There is much debate among pundits and scholars about what took place after the fall of the Soviet Union. But it is clear enough that Putin sincerely—and not without at least some plausibility—believes Russia was cheated by the expansion of NATO, and the fact that the West did not confine itself to the more cautious, yet viable Partnership for Peace program initiated in 1994 that offered cooperation but not full NATO membership to countries in eastern Europe.
For a historian in particular, it is a dismal fact to face, but Putin’s war of aggression on Ukraine shows the dreadful power of history—with history understood not as what actually happened, but as what we believe happened. It is not an innocuous source of plots and characters for documentaries, or movies. If it is misunderstood or misused, history can ruin the present as well as vitiate its future.
We all need to take great care when dealing with something this dangerous. Here’s one suggestion for now: Keep in mind that Russia’s past and identity, in reality, is not Putin’s to define. Leo Tolstoy (the great Russian patriot as well as unbending moralist, who wrote Peace and WarWould have detested Putin, prayed for his soul, or both.

[Collected data]
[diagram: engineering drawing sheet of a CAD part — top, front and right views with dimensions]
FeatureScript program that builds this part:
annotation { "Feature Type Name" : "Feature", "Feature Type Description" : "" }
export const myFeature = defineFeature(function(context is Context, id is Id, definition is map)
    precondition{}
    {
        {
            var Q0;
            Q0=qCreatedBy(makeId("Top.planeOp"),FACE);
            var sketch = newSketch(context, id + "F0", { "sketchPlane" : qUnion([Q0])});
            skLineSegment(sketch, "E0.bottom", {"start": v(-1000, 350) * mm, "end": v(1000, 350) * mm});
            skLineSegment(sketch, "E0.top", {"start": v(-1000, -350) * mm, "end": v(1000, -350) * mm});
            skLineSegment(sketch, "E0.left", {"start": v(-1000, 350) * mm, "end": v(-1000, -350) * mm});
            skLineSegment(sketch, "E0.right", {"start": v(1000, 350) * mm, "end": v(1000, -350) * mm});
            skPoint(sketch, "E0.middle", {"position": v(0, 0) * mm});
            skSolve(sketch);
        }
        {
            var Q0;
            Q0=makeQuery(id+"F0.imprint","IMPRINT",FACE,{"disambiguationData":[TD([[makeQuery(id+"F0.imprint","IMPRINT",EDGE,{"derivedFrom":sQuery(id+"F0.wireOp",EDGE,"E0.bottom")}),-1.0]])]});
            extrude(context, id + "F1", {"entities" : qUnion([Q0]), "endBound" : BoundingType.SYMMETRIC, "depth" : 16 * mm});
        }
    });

[PROBLEM DETAILS]:
In the text on Putin and history, in what year was the Partnership for Peace program initiated?

[TASK RESPONSE]:
1994